Доктор Грантли остро чувствовал несправедливость обвинений, но что он мог возразить? Он безусловно третировал Джона Болда, безусловно не хотел видеть его свояком; еще несколько месяцев назад одна эта мысль приводила его в бешенство. Однако с тех пор многое изменилось. Джон Болд показал силу, и хотя в глазах архидьякона он по-прежнему оставался чудовищем, сила всегда вызывает уважение, и сама возможность такого союза уже не казалась совсем ужасной. Тем не менее девиз доктора Грантли был «Не сдаваться», и он намеревался вести бой до конца. Он твердо верил в Оксфорд, в епископов, в сэра Абрахама Инцидента и в себя и лишь наедине с женой допускал тень сомнений в грядущей победе.

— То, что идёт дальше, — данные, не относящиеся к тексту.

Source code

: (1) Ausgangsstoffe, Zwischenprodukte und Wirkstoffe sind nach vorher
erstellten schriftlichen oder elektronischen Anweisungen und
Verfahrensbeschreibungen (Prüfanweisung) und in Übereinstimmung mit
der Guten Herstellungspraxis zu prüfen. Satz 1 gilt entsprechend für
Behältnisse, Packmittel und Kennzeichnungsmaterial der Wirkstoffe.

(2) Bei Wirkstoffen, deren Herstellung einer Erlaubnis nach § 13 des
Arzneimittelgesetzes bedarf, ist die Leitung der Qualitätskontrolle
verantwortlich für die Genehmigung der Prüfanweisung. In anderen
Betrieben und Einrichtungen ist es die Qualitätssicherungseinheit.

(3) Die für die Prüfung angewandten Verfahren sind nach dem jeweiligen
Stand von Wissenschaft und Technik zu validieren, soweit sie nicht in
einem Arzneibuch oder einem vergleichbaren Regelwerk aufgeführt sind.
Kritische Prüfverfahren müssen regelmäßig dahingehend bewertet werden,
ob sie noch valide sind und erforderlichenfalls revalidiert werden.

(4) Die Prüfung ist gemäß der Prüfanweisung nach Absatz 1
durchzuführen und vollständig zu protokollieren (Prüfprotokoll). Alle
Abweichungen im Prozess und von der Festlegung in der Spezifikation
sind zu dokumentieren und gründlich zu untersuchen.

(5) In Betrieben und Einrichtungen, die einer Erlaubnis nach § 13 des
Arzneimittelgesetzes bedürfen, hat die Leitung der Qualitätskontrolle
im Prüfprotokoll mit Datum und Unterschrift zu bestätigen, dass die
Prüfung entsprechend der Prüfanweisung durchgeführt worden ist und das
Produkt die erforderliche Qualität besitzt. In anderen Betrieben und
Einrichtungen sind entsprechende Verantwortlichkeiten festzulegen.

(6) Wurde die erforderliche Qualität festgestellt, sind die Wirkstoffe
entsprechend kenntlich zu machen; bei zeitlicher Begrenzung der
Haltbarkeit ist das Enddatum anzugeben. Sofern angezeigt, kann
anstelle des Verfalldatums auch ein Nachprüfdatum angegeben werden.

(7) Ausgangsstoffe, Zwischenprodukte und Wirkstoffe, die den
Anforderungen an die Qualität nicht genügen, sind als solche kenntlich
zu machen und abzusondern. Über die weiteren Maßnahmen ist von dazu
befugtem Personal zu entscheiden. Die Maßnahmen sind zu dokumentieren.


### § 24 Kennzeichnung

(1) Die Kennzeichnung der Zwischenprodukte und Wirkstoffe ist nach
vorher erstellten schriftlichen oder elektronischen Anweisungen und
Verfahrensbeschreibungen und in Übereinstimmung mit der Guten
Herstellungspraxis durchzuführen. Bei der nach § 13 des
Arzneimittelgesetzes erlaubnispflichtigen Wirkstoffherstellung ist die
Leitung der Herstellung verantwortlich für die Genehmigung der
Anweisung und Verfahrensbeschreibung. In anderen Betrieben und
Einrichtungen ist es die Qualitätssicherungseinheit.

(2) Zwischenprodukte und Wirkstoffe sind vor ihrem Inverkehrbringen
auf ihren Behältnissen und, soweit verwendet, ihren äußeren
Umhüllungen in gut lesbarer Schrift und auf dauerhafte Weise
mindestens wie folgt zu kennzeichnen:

Сейчас доктор попытался внушить миссис Грантли свою убежденность и в двадцатый раз принялся рассказывать ей про сэра Абрахама.
– О, сэр Абрахам! – сказала она, забирая корзинку с хозяйственными ключами, прежде чем спуститься по лестнице. – Сэр Абрахам не найдет Элинор мужа, не добудет папе нового дохода, когда его выживут из богадельни. Попомни мои слова, архидьякон, пока ты и сэр Абрахам сражаетесь, папа лишится бенефиция, и что ты будешь делать с ним и с Элинор на руках? И кстати, кто будет платить сэру Абрахаму? Думаю, его помощь не бесплатна? – И дама пошла вниз, чтобы совершить семейную молитву вместе с детьми и слугами – образец доброй и рассудительной жены.
Бог дал доктору Грантли большое, счастливое семейство. Трое старших, мальчики, сейчас были дома на каникулах. Их звали Чарльз Джеймс, Генри и Сэмюель[29]. Старшая из двух девочек (всего детей было пятеро) звалась Флориндой в честь крестной, супруги архиепископа Йоркского, младшую нарекли Гризельдой в честь сестры архиепископа Кентерберийского. Все мальчики были умны и обещали вырасти деятельными людьми, способными за себя постоять, однако характером они заметно отличались между собой, и одним друзьям архидьякона больше нравился старший, другим – средний, третьим – младший.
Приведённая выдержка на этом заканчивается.